Task directions
Continue the news passage comparing the fallout from Trump's tape with Romney's 47 percent remark, starting right after its final sentence.

Text excerpt
▼
Four years ago, a tape of then-Republican candidate Mitt Romney declaring 47 percent of the population did not pay income tax and was dependent on the government for basic needs leaked less than two months before the 2012 election. Pollsters estimated that the comment accounted for a 1.6 percent jump in support for President Obama. The dip left the Romney campaign reeling for the remaining weeks of the election cycle.

In Trump’s case, comments seen as explicit and offensive have already created fractures in the party, pushing independents away from Republicans and leading some loyal GOP voters to abandon him. The lack of unified partisan support around the candidate could explain why he only dropped 2 points in the polls, as many women had already decided they would not support him before the tape's release.

As for the allegations of sexual assault several women levied against him last week, voters seem receptive to the claims, with 68 percent saying Trump has likely made unwanted sexual advances on women, including about half of Republicans.

Still, the same number of voters polled didn't necessarily plan to abandon him, indicating that while they don't doubt the allegations, they don't see them as damaging enough to switch sides.
▲
Entries provided
▼
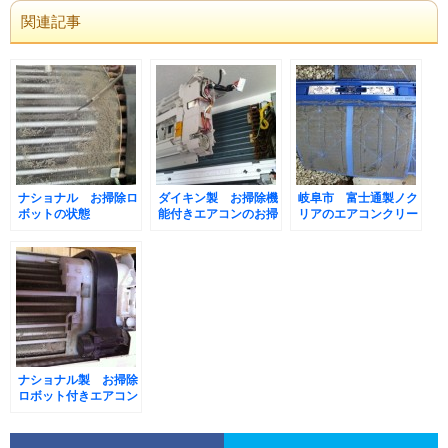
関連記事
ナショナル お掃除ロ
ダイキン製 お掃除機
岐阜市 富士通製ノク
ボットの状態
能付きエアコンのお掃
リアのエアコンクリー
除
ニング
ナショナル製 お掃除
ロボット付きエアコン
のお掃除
▲
▼
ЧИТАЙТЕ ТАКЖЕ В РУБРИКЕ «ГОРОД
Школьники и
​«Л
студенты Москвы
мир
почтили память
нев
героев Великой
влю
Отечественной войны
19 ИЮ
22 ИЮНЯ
▲
Task answer
“Trump needs to be careful going forward when talking about people's weight and looks, because those kinds of words do have a horrible impact on many women,” says Cathy Knight, a voter in Convington, Ga., who works an assistant for her husband’s construction firm, told The Christian Science Monitor last week. But, “Benghazi is really what’s driving my vote for Trump. I think about if it was my husband or son killed there.”

Many share Ms. Knight's dilemma, hinting that solidarity among policy issues, or possibly a distrust of Clinton, has led them to remain loyal to the GOP candidate, even when his character has come into question.

The poll wrapped up before the latest WikiLeaks release involving Clinton emerged, including the transcripts of her three paid speeches to Goldman Sachs.